Trump II oder Obama 2.0 – was hat die Region zu erwarten?

Lateinamerika ist für die USA wichtiger geworden. Deswegen passt Washington seine Politik gegenüber der Region an. Dieser Prozess wird anhalten – egal, ob der nächste Präsident Biden oder Trump heißt. Doch auch einige Regierungen in Lateinamerika werden sich umstellen müssen, wenn es zum Wechsel kommt.

von Alexander Busch, Lateinamerika-Korrespondent für Handelsblatt und NZZ

 

Die Wahlen in den USA sind in Lateinamerika bisher kein großes Thema. Dazu sind die Pandemie und die wirtschaftliche Krise zu dominierend für die meisten Menschen. Dennoch beginnen sich die Regierungen und Politik immer mehr mit den politischen Szenarios nach den Wahlen im Norden zu beschäftigen. Interessant ist dabei, wie deutlich sich das Verhältnis zwischen den USA und Lateinamerika in den letzten Jahren geändert hat.
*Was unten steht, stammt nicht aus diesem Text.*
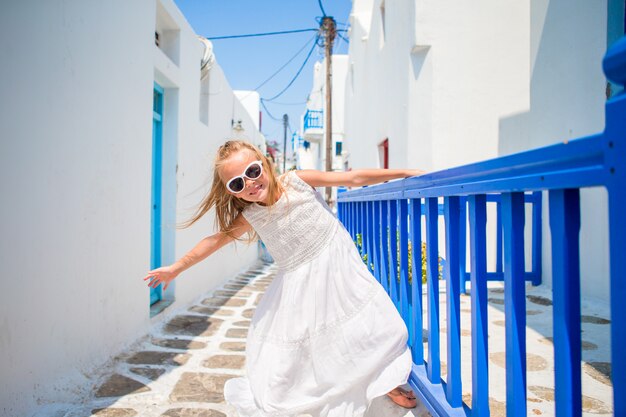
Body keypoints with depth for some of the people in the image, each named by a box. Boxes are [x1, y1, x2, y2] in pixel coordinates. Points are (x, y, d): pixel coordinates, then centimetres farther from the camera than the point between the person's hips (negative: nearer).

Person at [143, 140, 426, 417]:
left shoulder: (298, 180, -15)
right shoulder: (250, 216, -11)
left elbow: (353, 178, -11)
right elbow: (217, 240, 1)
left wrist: (402, 172, -9)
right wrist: (176, 268, 6)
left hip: (336, 263, 0)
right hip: (299, 281, 1)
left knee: (373, 327, 5)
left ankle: (386, 382, 32)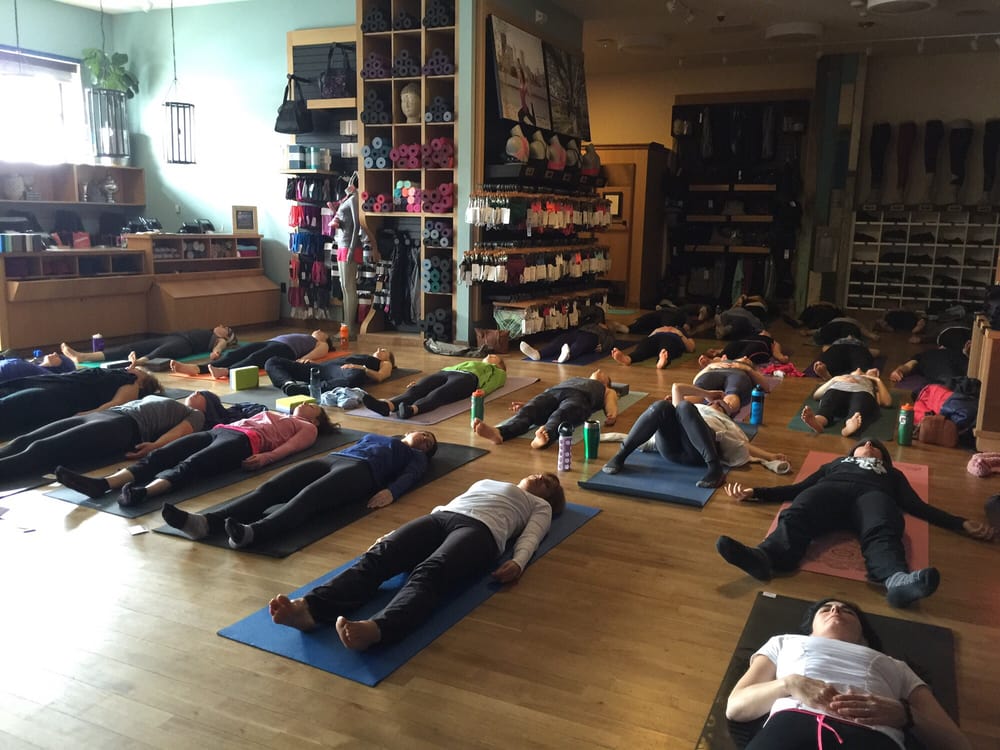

Und zwar für beide Seiten.

„Cuba, Cocaine und Chávez“ waren viele Jahre die einzigen Themen, welche die USA in Lateinamerika aufmerksam verfolgten – so erklärten US-Diplomaten das lange Zeit eher schwache Interesse Washingtons an der Region. Das hat sich geändert: Zwar sind Venezuela und Kuba weiterhin Krisenherde mit geopolitischen Konfliktpotenzial vor der Haustüre. Doch China und Immigration sind zu wichtigeren Themen der US-Innenpolitik geworden – und haben direkt und indirekt viel mit Lateinamerika zu tun.

Zu China erwarten die meisten Experten die größte Kontinuität auch nach einem Machtwechsel in Washington. Dessen Offensive als Handelspartner und Investor in Lateinamerika beobachten die USA seit kurzem genau. Unter Trump haben sie Geschütze in Stellung gebracht: Sie kontrollieren nun auch personell die Interamerikanische Entwicklungsbank als einen der wichtigen Finanziers in der Region. Auch die neu benannte International Development Finance Corporation dürfte wichtiger werden bei der Kreditvergabe.

Unklar ist, wie die USA künftig mit Staaten umgehen werden, die sich weiterhin von China finanzieren lassen oder etwa Huawei als Ausrüster für das Telekomnetz zulassen. Unter Trump könnte es vermutlich eher zu Strafmaßnahmen (wie Zöllen) kommen als unter Biden.

Sowohl unter Biden als auch Trump werden Mexiko und die Karibik von der Verlagerung der Lieferketten aus China als neue Standorte für US-Zulieferer profitieren. Das gilt abgeschwächt auch für die südamerikanischen Pazifik-Allianz Staaten wie Chile, Peru, Kolumbien.

Beim Thema Immigration werden jedoch von einer Biden-Regierung neue Akzente erwartet, etwa durch weniger strenge Immigrationsregeln oder Abschiebepraxis. Das würde Mexiko und die Karibik begünstigen. Hohe oder wachsende Rücküberweisungen aus den USA durch die Emigration würde innenpolitisch den Druck in diesen Ländern reduzieren.

Neu einstellen müssten sich die lateinamerikanischen Regierungen unter Biden bei den Themen Umwelt, Klima sowie Menschenrechte. Die wären wieder Leitlinien der Außenpolitik. Das gilt einerseits für Staaten wie Mexiko, wo die Demokraten unter Biden stärker auf gleiche Arbeitsbedingungen und -standards pochen könnten, etwa für das USMCA, dem seit Juli dieses Jahres geltende Nafta-Folgeabkommen.

Aber vor allem wird es Brasilien treffen, wenn Biden auf den Kurs der EU einschwenkt und Standards bei Umwelt und dem Amazonasschutz aber auch bei Themen wie der Genderpolitik einfordert. Brasilien wäre dann bald ziemlich isoliert in der Welt.